EXERCISE INSTRUCTIONS: Please pull out each line of the listing below that contains the word "Satana". Only matches with the same capitalization count.

THE INPUT START

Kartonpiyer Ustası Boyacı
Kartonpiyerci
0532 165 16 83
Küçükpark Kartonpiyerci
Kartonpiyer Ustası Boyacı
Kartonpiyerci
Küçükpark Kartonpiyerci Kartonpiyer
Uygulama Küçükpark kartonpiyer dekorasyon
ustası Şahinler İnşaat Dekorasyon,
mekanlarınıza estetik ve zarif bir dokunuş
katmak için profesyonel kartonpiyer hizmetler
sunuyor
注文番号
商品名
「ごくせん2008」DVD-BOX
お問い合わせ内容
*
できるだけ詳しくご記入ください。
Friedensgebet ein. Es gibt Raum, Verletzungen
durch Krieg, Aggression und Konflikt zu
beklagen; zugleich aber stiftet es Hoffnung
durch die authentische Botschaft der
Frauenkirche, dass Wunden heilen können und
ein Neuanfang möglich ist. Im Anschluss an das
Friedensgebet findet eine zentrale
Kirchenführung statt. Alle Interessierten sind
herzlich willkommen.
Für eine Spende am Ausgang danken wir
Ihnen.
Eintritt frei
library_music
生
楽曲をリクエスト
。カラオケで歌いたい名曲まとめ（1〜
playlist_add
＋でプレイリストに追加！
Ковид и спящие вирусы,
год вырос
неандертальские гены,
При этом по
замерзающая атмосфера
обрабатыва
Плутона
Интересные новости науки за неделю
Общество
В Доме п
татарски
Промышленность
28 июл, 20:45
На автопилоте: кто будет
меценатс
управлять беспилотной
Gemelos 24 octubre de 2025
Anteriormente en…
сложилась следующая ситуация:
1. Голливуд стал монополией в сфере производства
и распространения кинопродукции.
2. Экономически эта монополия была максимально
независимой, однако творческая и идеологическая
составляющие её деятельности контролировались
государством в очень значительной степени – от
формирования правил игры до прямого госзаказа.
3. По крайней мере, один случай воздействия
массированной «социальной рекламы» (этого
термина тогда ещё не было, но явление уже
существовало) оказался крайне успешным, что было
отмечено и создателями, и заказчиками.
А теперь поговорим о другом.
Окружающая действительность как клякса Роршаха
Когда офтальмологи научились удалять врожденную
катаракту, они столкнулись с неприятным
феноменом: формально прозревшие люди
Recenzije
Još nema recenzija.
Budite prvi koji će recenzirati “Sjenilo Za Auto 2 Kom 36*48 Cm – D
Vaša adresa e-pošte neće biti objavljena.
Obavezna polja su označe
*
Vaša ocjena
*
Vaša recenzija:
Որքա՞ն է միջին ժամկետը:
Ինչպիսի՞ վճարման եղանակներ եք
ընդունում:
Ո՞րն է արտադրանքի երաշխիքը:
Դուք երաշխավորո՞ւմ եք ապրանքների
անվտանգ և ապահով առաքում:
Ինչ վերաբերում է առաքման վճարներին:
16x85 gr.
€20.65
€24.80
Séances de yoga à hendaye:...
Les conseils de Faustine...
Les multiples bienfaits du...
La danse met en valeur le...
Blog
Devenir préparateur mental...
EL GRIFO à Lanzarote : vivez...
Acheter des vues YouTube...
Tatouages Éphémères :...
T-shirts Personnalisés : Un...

THE INPUT END
THE INPUT START

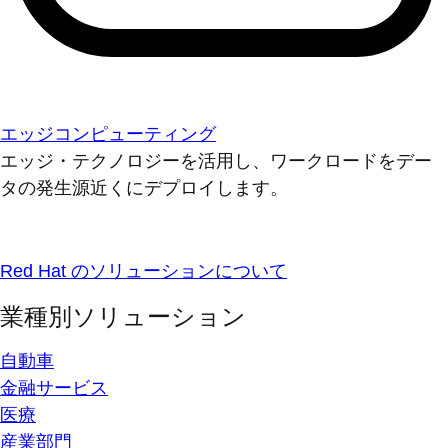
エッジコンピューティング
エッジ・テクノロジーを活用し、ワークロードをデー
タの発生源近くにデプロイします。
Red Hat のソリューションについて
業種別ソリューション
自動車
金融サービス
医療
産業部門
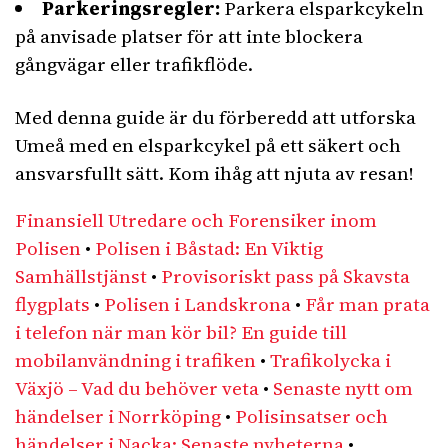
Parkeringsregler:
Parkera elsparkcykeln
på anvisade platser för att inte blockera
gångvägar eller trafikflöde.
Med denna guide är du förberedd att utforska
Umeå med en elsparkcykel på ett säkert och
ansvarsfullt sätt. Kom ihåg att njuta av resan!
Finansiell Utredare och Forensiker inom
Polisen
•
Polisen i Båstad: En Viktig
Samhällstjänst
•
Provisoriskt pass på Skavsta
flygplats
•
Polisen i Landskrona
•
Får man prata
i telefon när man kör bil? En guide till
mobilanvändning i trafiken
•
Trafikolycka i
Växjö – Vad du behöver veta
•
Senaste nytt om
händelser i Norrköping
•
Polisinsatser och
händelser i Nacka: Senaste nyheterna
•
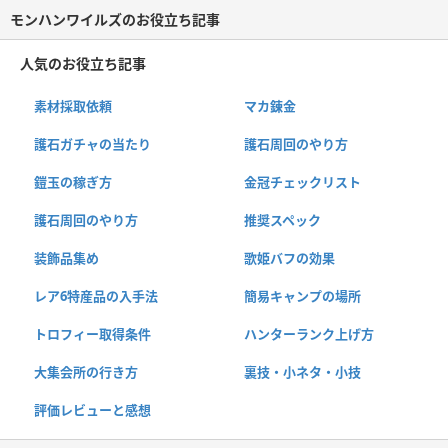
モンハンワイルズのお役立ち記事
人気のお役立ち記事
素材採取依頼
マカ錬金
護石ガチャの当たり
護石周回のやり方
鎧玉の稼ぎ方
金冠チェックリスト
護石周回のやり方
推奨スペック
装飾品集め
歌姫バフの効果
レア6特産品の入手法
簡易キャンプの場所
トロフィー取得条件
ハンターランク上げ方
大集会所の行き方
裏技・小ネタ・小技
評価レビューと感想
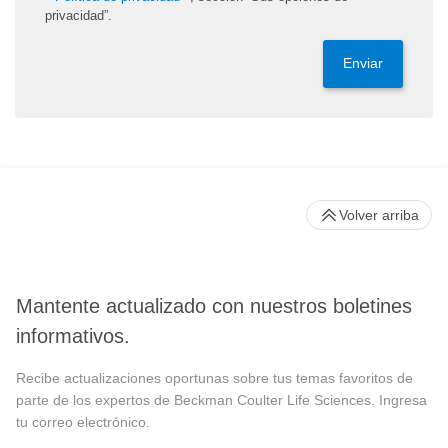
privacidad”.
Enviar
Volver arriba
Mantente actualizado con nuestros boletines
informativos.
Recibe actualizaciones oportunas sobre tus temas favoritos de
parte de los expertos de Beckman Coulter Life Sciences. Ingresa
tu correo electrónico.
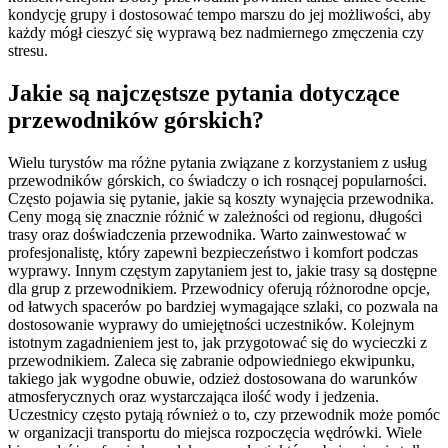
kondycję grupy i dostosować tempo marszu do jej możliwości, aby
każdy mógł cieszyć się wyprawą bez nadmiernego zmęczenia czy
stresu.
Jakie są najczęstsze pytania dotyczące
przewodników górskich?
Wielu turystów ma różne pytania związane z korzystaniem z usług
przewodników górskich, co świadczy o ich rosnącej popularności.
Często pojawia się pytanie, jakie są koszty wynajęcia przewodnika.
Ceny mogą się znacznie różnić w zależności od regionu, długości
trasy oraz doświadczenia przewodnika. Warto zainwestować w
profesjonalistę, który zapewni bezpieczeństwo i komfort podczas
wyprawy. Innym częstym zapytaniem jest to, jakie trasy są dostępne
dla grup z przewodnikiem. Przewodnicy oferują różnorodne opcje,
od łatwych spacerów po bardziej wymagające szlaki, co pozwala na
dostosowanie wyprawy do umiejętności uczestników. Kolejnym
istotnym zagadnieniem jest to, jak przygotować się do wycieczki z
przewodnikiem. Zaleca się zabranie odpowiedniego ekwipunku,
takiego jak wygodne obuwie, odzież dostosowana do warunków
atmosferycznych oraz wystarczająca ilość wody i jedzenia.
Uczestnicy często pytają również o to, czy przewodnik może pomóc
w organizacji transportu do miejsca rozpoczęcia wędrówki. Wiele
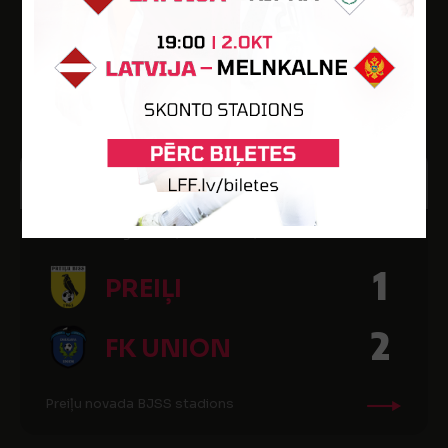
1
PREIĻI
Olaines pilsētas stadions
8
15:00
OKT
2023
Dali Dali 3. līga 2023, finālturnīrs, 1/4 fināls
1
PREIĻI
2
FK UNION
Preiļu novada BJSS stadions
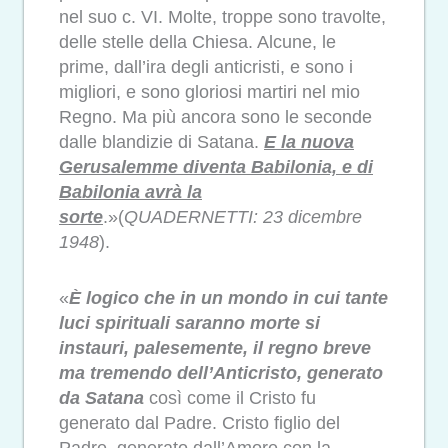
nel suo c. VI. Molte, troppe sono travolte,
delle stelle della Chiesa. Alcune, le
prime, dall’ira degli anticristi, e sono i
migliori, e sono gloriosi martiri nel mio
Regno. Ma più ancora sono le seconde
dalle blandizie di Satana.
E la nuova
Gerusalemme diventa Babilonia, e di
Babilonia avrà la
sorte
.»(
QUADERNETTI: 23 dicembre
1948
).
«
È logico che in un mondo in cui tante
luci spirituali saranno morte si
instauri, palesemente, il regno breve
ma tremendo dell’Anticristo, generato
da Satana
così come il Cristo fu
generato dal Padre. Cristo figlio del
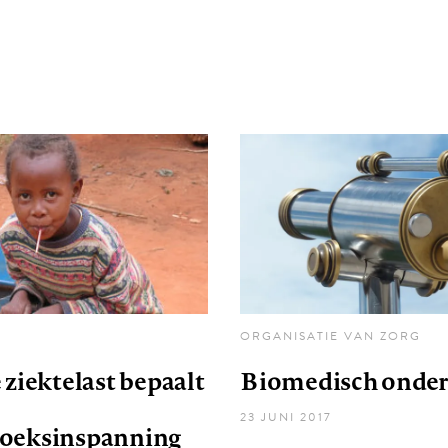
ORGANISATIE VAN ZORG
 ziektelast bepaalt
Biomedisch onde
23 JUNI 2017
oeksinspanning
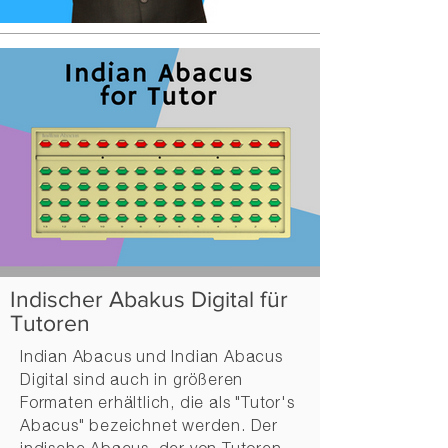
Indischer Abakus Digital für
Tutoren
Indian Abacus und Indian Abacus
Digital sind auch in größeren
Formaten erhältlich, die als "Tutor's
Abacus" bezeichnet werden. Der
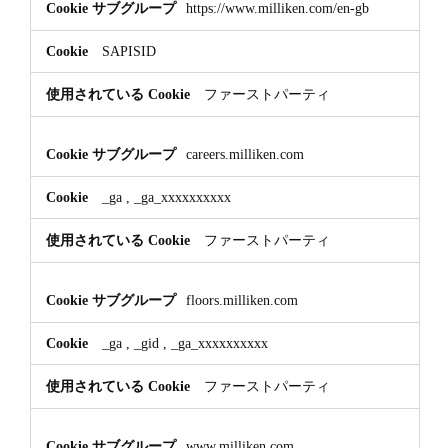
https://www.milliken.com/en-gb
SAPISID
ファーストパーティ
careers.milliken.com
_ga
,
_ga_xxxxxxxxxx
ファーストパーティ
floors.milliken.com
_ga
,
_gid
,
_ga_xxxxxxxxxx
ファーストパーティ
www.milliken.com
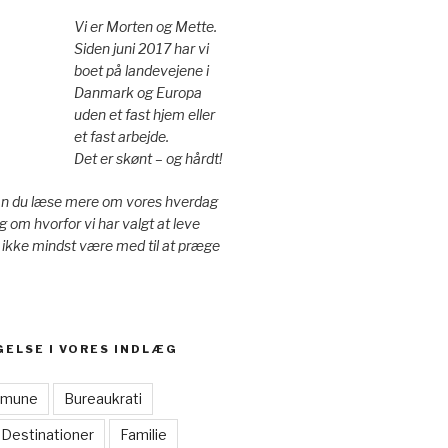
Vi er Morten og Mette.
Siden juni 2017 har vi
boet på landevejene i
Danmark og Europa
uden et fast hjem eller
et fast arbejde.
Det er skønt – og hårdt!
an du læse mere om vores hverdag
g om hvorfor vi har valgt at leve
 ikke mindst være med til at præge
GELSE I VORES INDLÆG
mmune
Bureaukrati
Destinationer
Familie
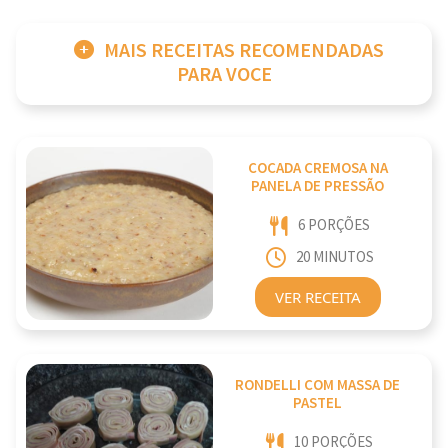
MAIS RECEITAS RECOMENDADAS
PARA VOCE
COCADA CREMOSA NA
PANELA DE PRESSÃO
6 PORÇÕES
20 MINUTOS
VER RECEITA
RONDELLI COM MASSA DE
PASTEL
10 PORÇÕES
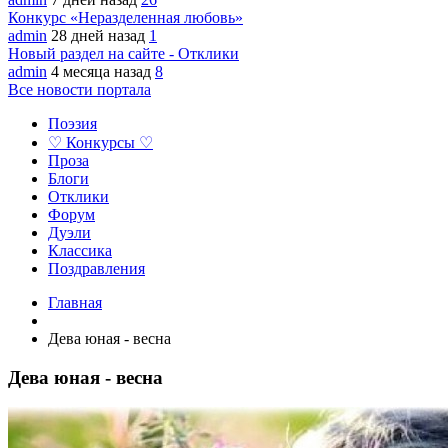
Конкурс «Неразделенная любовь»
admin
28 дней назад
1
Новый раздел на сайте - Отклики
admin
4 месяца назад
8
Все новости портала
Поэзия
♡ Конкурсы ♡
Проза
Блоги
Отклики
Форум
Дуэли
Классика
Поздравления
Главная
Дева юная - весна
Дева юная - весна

THE INPUT END

RESPONSE AREA:
dalle blandizie di Satana.
da Satana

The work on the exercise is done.